**DIRECTIONS:**
Print verbatim the lines from the beginning of the entries through the line containing "0: (435, 193, 0.78)", both ends included. Pictures should be left out.

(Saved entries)
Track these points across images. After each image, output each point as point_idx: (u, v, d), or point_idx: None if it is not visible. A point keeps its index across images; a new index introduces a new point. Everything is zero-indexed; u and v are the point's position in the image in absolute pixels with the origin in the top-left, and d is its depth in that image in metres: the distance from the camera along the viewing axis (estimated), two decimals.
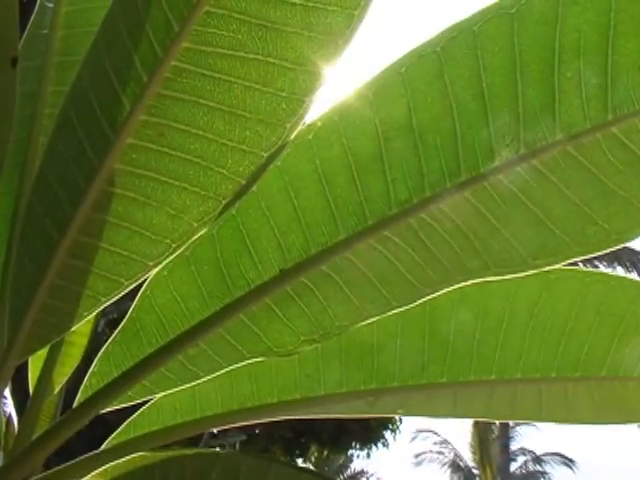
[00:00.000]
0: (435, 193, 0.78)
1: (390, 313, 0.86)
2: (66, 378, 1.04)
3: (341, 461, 19.98)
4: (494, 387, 0.99)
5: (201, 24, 0.73)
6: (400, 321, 0.97)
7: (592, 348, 0.98)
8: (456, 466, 20.27)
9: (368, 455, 12.62)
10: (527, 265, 0.83)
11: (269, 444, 10.53)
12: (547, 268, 0.83)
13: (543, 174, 0.78)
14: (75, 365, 1.04)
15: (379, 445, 11.81)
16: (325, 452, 13.29)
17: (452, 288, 0.85)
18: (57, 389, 1.04)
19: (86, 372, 0.90)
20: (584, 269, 1.00)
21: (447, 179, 0.78)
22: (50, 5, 0.98)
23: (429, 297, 0.85)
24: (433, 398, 0.99)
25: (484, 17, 0.78)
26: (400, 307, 0.85)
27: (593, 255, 0.84)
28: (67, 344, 1.03)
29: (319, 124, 0.80)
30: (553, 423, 1.04)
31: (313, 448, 12.26)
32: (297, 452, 11.14)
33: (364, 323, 0.86)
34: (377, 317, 0.85)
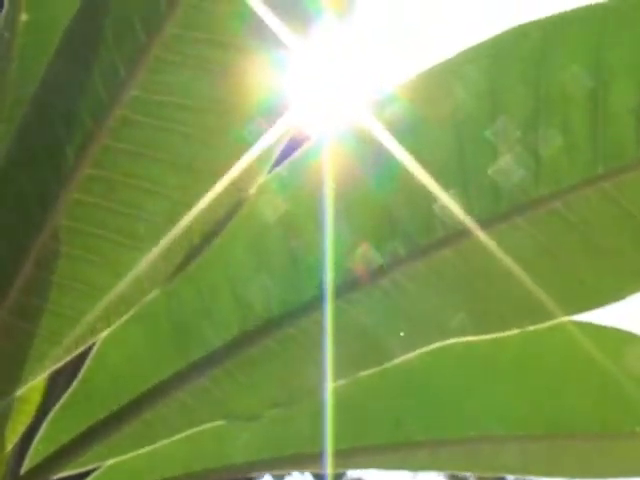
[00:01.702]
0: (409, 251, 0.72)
1: None
2: (18, 436, 0.97)
3: None
4: (476, 444, 0.92)
5: (152, 70, 0.67)
6: (375, 374, 0.90)
7: (581, 403, 0.92)
8: None
9: None
10: (509, 325, 0.77)
11: None
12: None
13: (563, 216, 0.71)
14: (28, 422, 0.97)
15: None
16: None
17: (430, 348, 0.79)
18: (9, 447, 0.97)
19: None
20: (574, 320, 0.94)
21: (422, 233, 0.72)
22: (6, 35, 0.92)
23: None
24: (410, 455, 0.93)
25: (489, 50, 0.71)
26: (375, 367, 0.79)
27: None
28: (19, 400, 0.97)
29: (284, 174, 0.74)
30: (538, 477, 0.99)
31: None
32: None
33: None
34: (349, 379, 0.79)
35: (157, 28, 0.66)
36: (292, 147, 0.73)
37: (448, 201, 0.70)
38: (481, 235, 0.71)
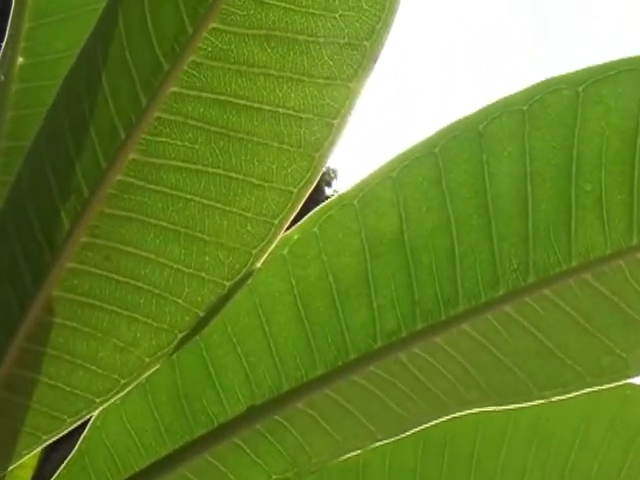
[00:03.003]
0: (428, 324, 0.67)
1: None
2: None
3: None
4: None
5: (151, 132, 0.62)
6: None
7: (603, 465, 0.87)
8: None
9: None
10: (533, 396, 0.71)
11: None
12: None
13: (555, 303, 0.66)
14: None
15: None
16: None
17: (448, 417, 0.74)
18: None
19: None
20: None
21: (442, 308, 0.67)
22: (2, 78, 0.87)
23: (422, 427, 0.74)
24: None
25: (491, 114, 0.66)
26: (388, 439, 0.74)
27: None
28: (10, 477, 0.92)
29: (295, 237, 0.69)
30: None
31: None
32: None
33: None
34: (361, 450, 0.74)
35: (158, 87, 0.61)
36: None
37: (470, 275, 0.65)
38: (505, 308, 0.66)
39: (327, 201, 0.68)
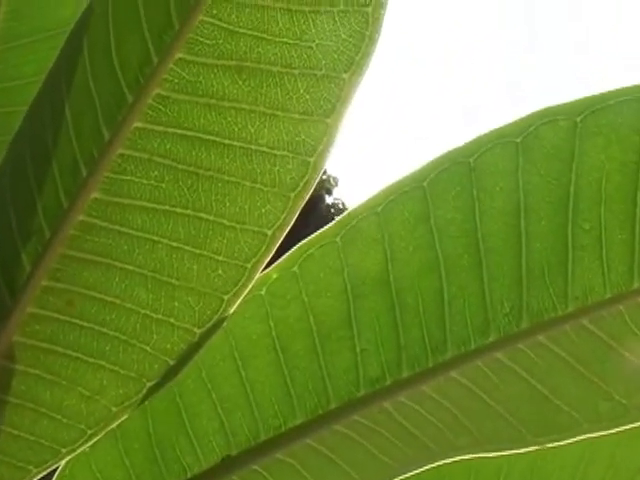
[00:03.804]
0: (414, 372, 0.63)
1: None
2: None
3: None
4: None
5: (114, 170, 0.58)
6: None
7: None
8: None
9: None
10: (527, 442, 0.67)
11: None
12: None
13: (550, 349, 0.62)
14: None
15: None
16: None
17: (437, 464, 0.69)
18: None
19: None
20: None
21: (430, 354, 0.62)
22: None
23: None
24: None
25: (482, 146, 0.62)
26: None
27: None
28: None
29: (274, 276, 0.65)
30: None
31: None
32: None
33: None
34: None
35: (121, 121, 0.57)
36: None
37: (459, 319, 0.61)
38: (497, 355, 0.62)
39: (307, 238, 0.64)
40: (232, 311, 0.59)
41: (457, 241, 0.62)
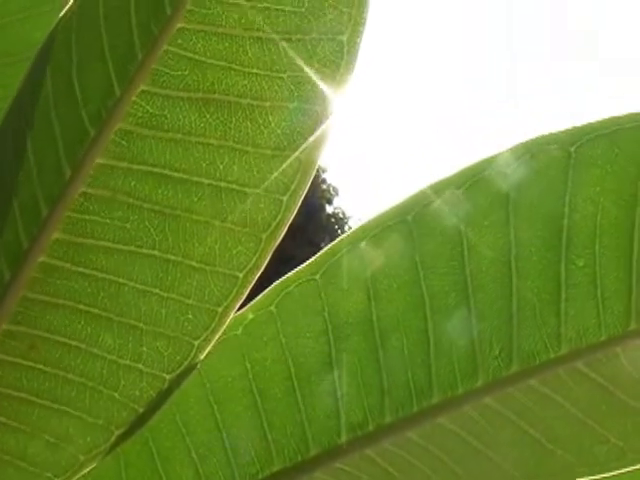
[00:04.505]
0: (398, 417, 0.59)
1: None
2: None
3: None
4: None
5: (76, 209, 0.54)
6: None
7: None
8: None
9: None
10: None
11: None
12: None
13: (542, 393, 0.58)
14: None
15: None
16: None
17: None
18: None
19: None
20: None
21: (415, 399, 0.59)
22: None
23: None
24: None
25: (470, 178, 0.58)
26: None
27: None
28: None
29: (250, 316, 0.61)
30: None
31: None
32: None
33: None
34: None
35: (83, 157, 0.54)
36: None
37: (445, 361, 0.58)
38: (485, 400, 0.58)
39: (285, 276, 0.60)
40: (205, 355, 0.56)
41: (444, 278, 0.58)
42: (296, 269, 0.61)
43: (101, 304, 0.55)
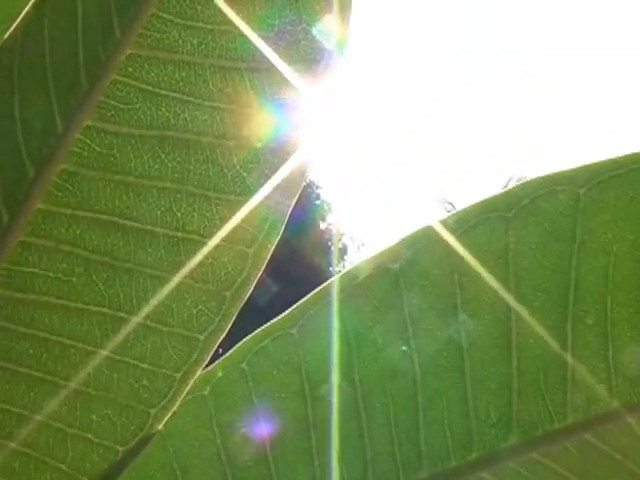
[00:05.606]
0: None
1: None
2: None
3: None
4: None
5: (14, 260, 0.47)
6: None
7: None
8: None
9: None
10: None
11: None
12: None
13: (545, 465, 0.52)
14: None
15: None
16: None
17: None
18: None
19: None
20: None
21: (400, 472, 0.52)
22: None
23: None
24: None
25: (466, 222, 0.51)
26: None
27: None
28: None
29: (219, 374, 0.54)
30: None
31: None
32: None
33: None
34: None
35: (22, 201, 0.47)
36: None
37: (436, 429, 0.51)
38: (481, 474, 0.51)
39: (258, 330, 0.54)
40: (160, 427, 0.49)
41: (435, 334, 0.52)
42: (270, 322, 0.54)
43: (44, 367, 0.49)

**ANSWER FOR THE TASK:**
Track these points across images. After each image, output each point as point_idx: (u, v, d), or point_idx: None if it is not visible. A point keeps its index across images; a new index introduces a new point. Everything is zero-indexed; u and v are the point's position in the image in absolute pixels with the origin in the top-left, and d is its depth in that image in metres: the distance from the camera along the viewing axis (estimated), two decimals.
[00:00.000]
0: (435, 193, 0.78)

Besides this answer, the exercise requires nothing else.